Verbindingen van de vingers en de duim
De belangrijkste gewrichten zijn aangegeven in figuur 6.9.
De metacarpofalangeale (MCP) gewrichten, algemeen bekend als de knokkels, worden gevormd door de gewrichten van de koppen van de middenhandsbeentjes met ovale holten aan de basis van de proximale vingerkootjes. De duim heeft, evenals de vier vingers, een MCP-gewricht. De MCP-gewrichten van de vingers zijn synoviale ellipsoïde, biaxiale gewrichten.
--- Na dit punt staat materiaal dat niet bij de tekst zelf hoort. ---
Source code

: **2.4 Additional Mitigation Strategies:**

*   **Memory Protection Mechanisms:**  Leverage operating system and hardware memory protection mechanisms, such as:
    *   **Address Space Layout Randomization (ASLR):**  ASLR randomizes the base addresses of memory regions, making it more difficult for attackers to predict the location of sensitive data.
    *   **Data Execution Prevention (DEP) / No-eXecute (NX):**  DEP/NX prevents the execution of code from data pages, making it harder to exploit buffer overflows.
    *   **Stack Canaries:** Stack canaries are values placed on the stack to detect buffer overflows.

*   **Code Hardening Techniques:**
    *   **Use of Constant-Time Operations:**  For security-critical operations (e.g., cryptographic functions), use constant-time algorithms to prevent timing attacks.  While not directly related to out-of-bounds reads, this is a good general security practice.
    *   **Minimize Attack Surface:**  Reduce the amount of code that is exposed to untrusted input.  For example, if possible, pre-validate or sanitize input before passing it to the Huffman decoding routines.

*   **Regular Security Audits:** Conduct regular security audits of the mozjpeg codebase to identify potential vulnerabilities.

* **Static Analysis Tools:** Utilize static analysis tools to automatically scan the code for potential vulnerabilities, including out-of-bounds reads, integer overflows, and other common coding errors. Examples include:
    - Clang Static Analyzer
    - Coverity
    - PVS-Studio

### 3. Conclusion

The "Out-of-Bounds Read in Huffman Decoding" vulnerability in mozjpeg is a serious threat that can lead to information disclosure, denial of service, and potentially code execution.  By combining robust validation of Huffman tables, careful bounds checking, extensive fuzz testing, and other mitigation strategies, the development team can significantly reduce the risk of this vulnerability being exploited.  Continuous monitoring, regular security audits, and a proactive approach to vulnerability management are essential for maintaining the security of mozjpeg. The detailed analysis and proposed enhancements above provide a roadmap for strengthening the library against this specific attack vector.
Elk MCP-gewricht van de vingers heeft een sterk palmair ligament, dat stevig vastzit aan het vingerkootje, maar losjes aan het middenhandsbeentje. De palmaire ligamenten van deze vier gewrichten zijn verbonden door een diep transversaal ligament, dat de koppen van de middenhandsbeentjes bijeenhoudt en zo het lichaam van de handpalm vormt. De collaterale ligamenten zijn banden die aan weerszijden van de gewrichten aanwezig zijn (Figuur 6.9). De bewegingen van de MCP-gewrichten maken het mogelijk de vingers te buigen en te strekken, te abduceren en te adduceren. Bij abductie bewegen de vingers weg van de middelvinger, die de centrale as van de hand vormt.
Figuur 6.8 Palmar aanzicht van de rechterhand; plaats van de gewrichten.